RECHTBANK NOORD-HOLLAND

Handel, Kanton en Bewind
locatie Zaanstad
Zaaknr./rolnr.: 10795403 \ CV EXPL 23-3832
Uitspraakdatum: 11 april 2024
Vonnis van de kantonrechter in de zaak van:
[eiser] handelende onder de naam [bedrijf]
wonende te [woonplaats]
eiser
verder te noemen: [eiser]
gemachtigde: GGN Mastering Credit B.V.
tegen
de besloten vennootschap met beperkte aansprakelijkheid
ICTDET B.V.
gevestigd te Purmerend
gedaagde
verder te noemen: ICTDET
gemachtigde: [gemachtigde]
De zaak in het kort
In deze zaak vordert een eisende partij dat de gedaagde partij wordt veroordeeld tot betaling van een factuur voor werkzaamheden. De kantonrechter wijst de vordering toe, omdat gedaagde erkent dat de factuur nog moet worden betaald. Het beroep van gedaagde op verrekening slaagt niet, omdat niet eenvoudig kan worden vastgesteld dat dit beroep terecht is.

1.Het procesverloop

1.1.
[eiser] heeft bij dagvaarding van 1 november 2023 een vordering tegen ICTDET ingesteld. ICTDET heeft schriftelijk geantwoord.
1.2.
Op 13 maart 2024 heeft een zitting plaatsgevonden. De griffier heeft aantekeningen gemaakt van wat partijen ter toelichting van hun standpunten naar voren hebben gebracht. ICTDET heeft gebruik gemaakt van pleitaantekeningen, die zijn overgelegd. Voorafgaand aan de zitting heeft [eiser] bij brief van 27 februari 2024 nog stukken toegezonden.

2.De feiten

2.1.
ICTDET houdt zich bezig met het uitvoeren van opdrachten van derden met betrekking tot dienstverlening op het gebied van informatietechnologie. ICTDET heeft voor de uitvoering van opdrachten gebruik gemaakt van de diensten van [eiser].
2.2.
[eiser] is zelfstandig ondernemer en verstuurt facturen voor de door hem uitgevoerde werkzaamheden.
2.3.

Gevraagde werkzaamheden:
[1] Kun je uit het vonnis het stuk vanaf "ICTDET houdt zich" tot en met "hem uitgevoerde werkzaamheden." letterlijk herhalen?
[2] Hoe luidt deze zin uit het vonnis in het Engels: "De kantonrechter wijst de vordering toe, omdat gedaagde erkent dat de factuur nog moet worden betaald."?
[3] Kun je het vonnis over de onbetaalde factuur tussen [eiser] en ICTDET weer oppakken waar het ophoudt?
De gegevens staan los van het vonnis.

Aangeleverde gegevens:

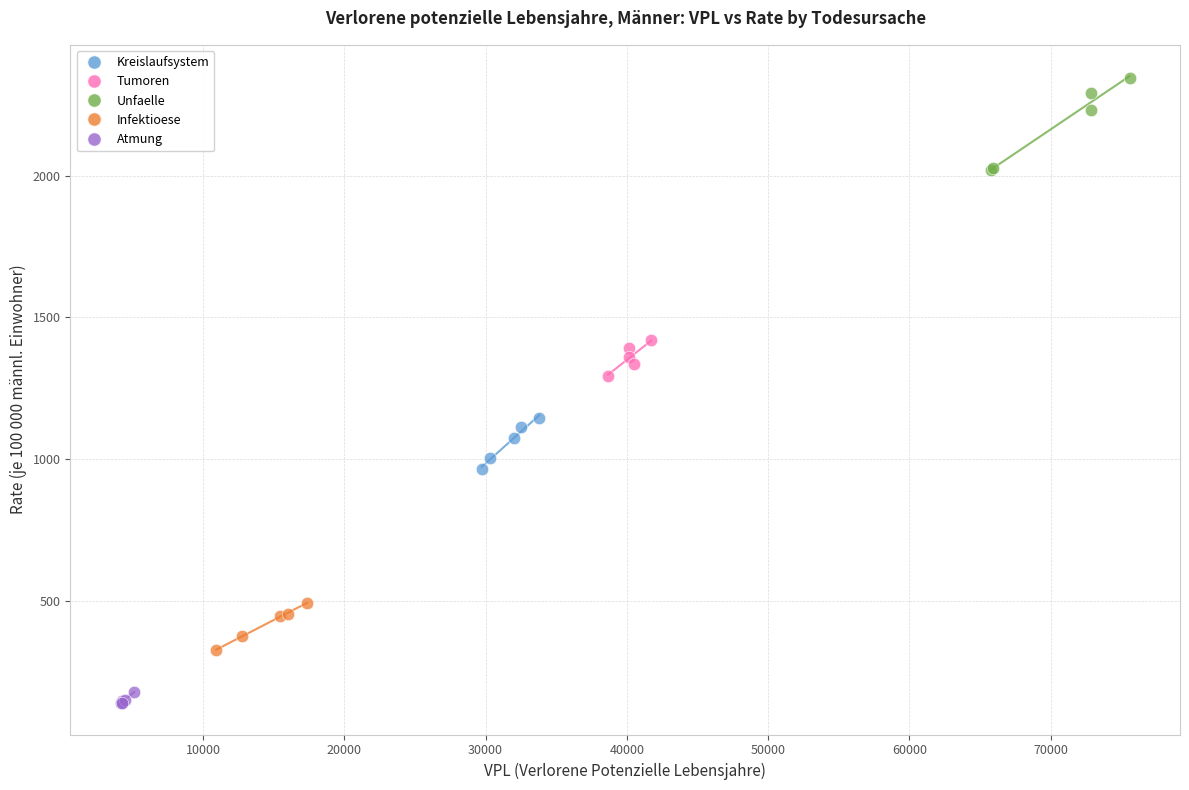

Which series has the largest Y range (max minus min)?

Unfaelle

Antwoorden per opdracht:
[1]
ICTDET houdt zich bezig met het uitvoeren van opdrachten van derden met betrekking tot dienstverlening op het gebied van informatietechnologie. ICTDET heeft voor de uitvoering van opdrachten gebruik gemaakt van de diensten van [eiser].
2.2.
[eiser] is zelfstandig ondernemer en verstuurt facturen voor de door hem uitgevoerde werkzaamheden.

[2] The subdistrict court judge grants the claim, because the defendant acknowledges that the invoice still has to be paid.

[3]
Eind oktober 2016 hebben partijen een overeenkomst gesloten ‘Betreffende Inkoop van Informatietechnologie Diensten’. [eiser] is met ingang van 26 oktober 2016 tot en met medio januari 2019 door ICTDET gedetacheerd naar de rechtsvoorganger van ATOS Nederland B.V. (hierna: Atos). [eiser] was werkzaam op een project van de NS.
2.4.
Met ingang van februari 2022 is [eiser] weer via ICTDET werkzaamheden gaan verrichten bij een ander project van Atos.
2.5.
[eiser] heeft op 5 april 2023 voor de door hem verrichte werkzaamheden een factuur ter hoogte van € 19.263,20 naar ICTDET verzonden.
2.6.
Per 31 maart 2023 is de detachering van [eiser] bij Atos via ICTDET geëindigd.
2.7.
[eiser] is aansluitend rechtstreeks als zzp-er door Atos ingehuurd.

3.De vordering en het verweer

3.1.
[eiser] vordert dat de kantonrechter ICTDET veroordeelt tot betaling van
€ 22.710,02, te vermeerderen met verdere rente en de proceskosten. [eiser] legt aan de vordering ten grondslag – kort weergegeven – dat hij via ICTDET diverse werkzaamheden heeft verricht voor Atos. Ondanks herhaalde aanmaning heeft ICTDET de door [eiser] voor zijn werkzaamheden verzonden factuur van € 19.263,20 niet betaald. [eiser] lijdt hierdoor schade. ICTDET dient deze schade die bestaat uit € 2.301,32 aan buitengerechtelijke incassokosten en € 1.145,50 aan reeds verschenen rente aan [eiser] te vergoeden.
3.2.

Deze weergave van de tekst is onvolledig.